In 1982 immunologists met together in Paris in an effort to resolve this chaos. The meeting was called the "First International Workshop and Conference on Human Leukocyte Differentiation Antigens" and the result was the CD nomenclature. The term "Workshop" is appropriate. Each monoclonal antibody was tested in the lab. When two or more were found to bind to the same molecule, a CD number was assigned to that antigen. Since 1982, nine additional workshops have been organized. The last was held in Australia in 2014. Over that time, some 370 CD numbers have been allocated.
(I admit to having been bothered by the term "clusters of differentiation", both the "clusters" and "differentiation" parts. People using the term in different ways just added to my confusion. I eventually learned that surface proteins are often referred to as differentiation antigens.
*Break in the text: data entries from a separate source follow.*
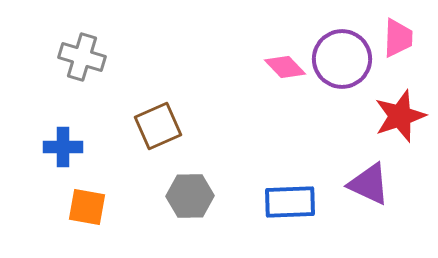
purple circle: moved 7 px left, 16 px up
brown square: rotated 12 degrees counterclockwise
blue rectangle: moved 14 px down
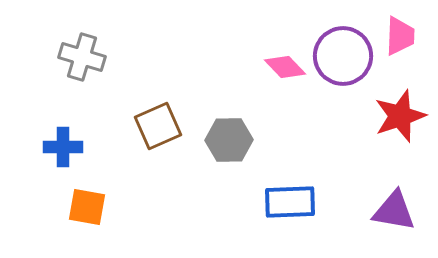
pink trapezoid: moved 2 px right, 2 px up
purple circle: moved 1 px right, 3 px up
purple triangle: moved 25 px right, 27 px down; rotated 15 degrees counterclockwise
gray hexagon: moved 39 px right, 56 px up
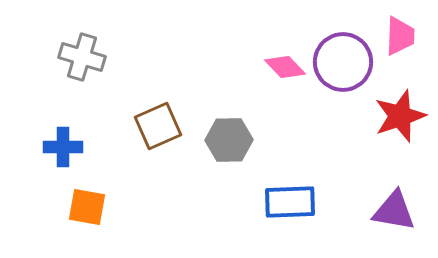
purple circle: moved 6 px down
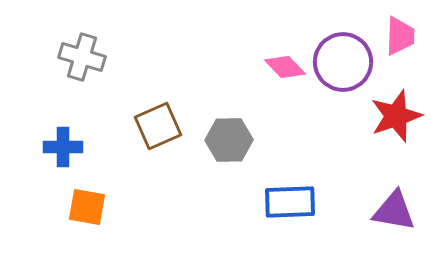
red star: moved 4 px left
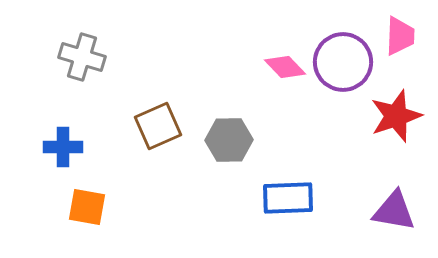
blue rectangle: moved 2 px left, 4 px up
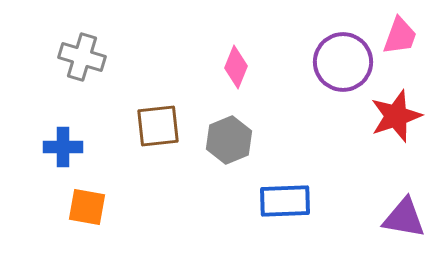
pink trapezoid: rotated 18 degrees clockwise
pink diamond: moved 49 px left; rotated 66 degrees clockwise
brown square: rotated 18 degrees clockwise
gray hexagon: rotated 21 degrees counterclockwise
blue rectangle: moved 3 px left, 3 px down
purple triangle: moved 10 px right, 7 px down
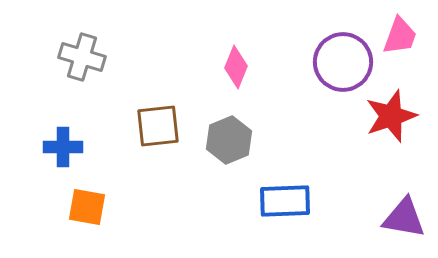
red star: moved 5 px left
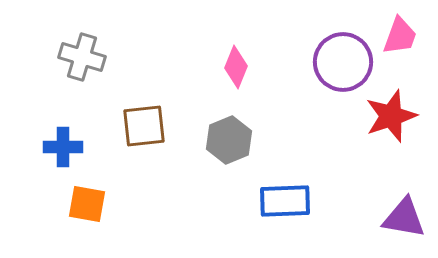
brown square: moved 14 px left
orange square: moved 3 px up
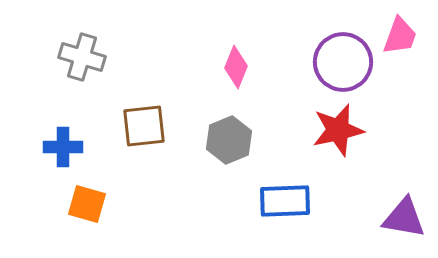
red star: moved 53 px left, 14 px down; rotated 6 degrees clockwise
orange square: rotated 6 degrees clockwise
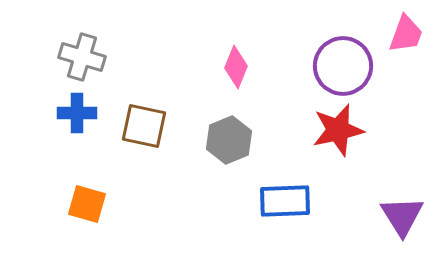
pink trapezoid: moved 6 px right, 2 px up
purple circle: moved 4 px down
brown square: rotated 18 degrees clockwise
blue cross: moved 14 px right, 34 px up
purple triangle: moved 2 px left, 2 px up; rotated 48 degrees clockwise
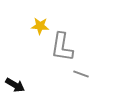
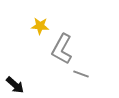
gray L-shape: moved 2 px down; rotated 20 degrees clockwise
black arrow: rotated 12 degrees clockwise
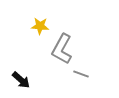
black arrow: moved 6 px right, 5 px up
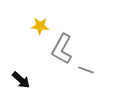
gray line: moved 5 px right, 4 px up
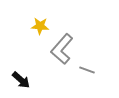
gray L-shape: rotated 12 degrees clockwise
gray line: moved 1 px right
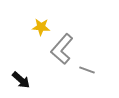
yellow star: moved 1 px right, 1 px down
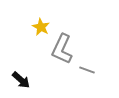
yellow star: rotated 24 degrees clockwise
gray L-shape: rotated 16 degrees counterclockwise
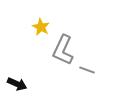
gray L-shape: moved 1 px right, 1 px down
black arrow: moved 4 px left, 4 px down; rotated 18 degrees counterclockwise
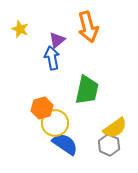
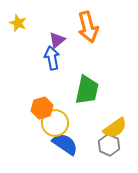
yellow star: moved 2 px left, 6 px up
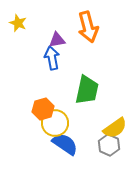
purple triangle: rotated 30 degrees clockwise
orange hexagon: moved 1 px right, 1 px down
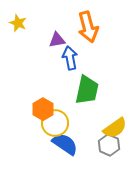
blue arrow: moved 18 px right
orange hexagon: rotated 15 degrees counterclockwise
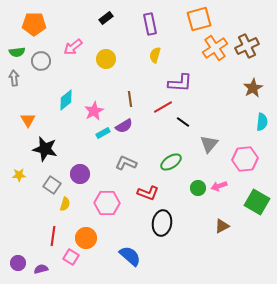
The cluster part of the term comes from the fact that the same molecule, most often a protein, may be bound by a group/cluster of different monoclonals (remember that proteins present a variety of different surface features and therefore may be recognized by different antibodies). The important point to remember is that CD's refer to surface proteins that can be used to classify different cell types. An article in Wikipedia states that some prefer to call CD's "Classification Determinants", a better name in my opinion.)
You'll recall that the heavy chain gene bears multiple constant regions. When a B lymphocyte is first activated, it caries a Cm segment on its heavy chain, and produces antibody of the IgM class (some IgD may also be made, but only in small quantities). IgM antibodies look a lot different than the ones that I've described previously. They are pentamers, consisting of five Y shaped antibody molecules bound together (see the figure). Later on, as the B cell matures, it can change its heavy chain constant region. By cutting out the other C regions, it can append one of the other C regions onto the heavy chain gene. The antibodies produced as a result of this switch may be IgG, IgE or IgA depending on which C segment remains abutted to the remainder of the gene. But remember, the variable regions, the antigen binding site, remains as it was, meaning that the resultant antibody retains its specifity.
You may wonder why "class switching" occurs, especially since switched antibodies continue to bear the same variable region. The answer is that the various classes of antibodies have different functions. I'll discuss these functions as well as memory cell formation in the next positing.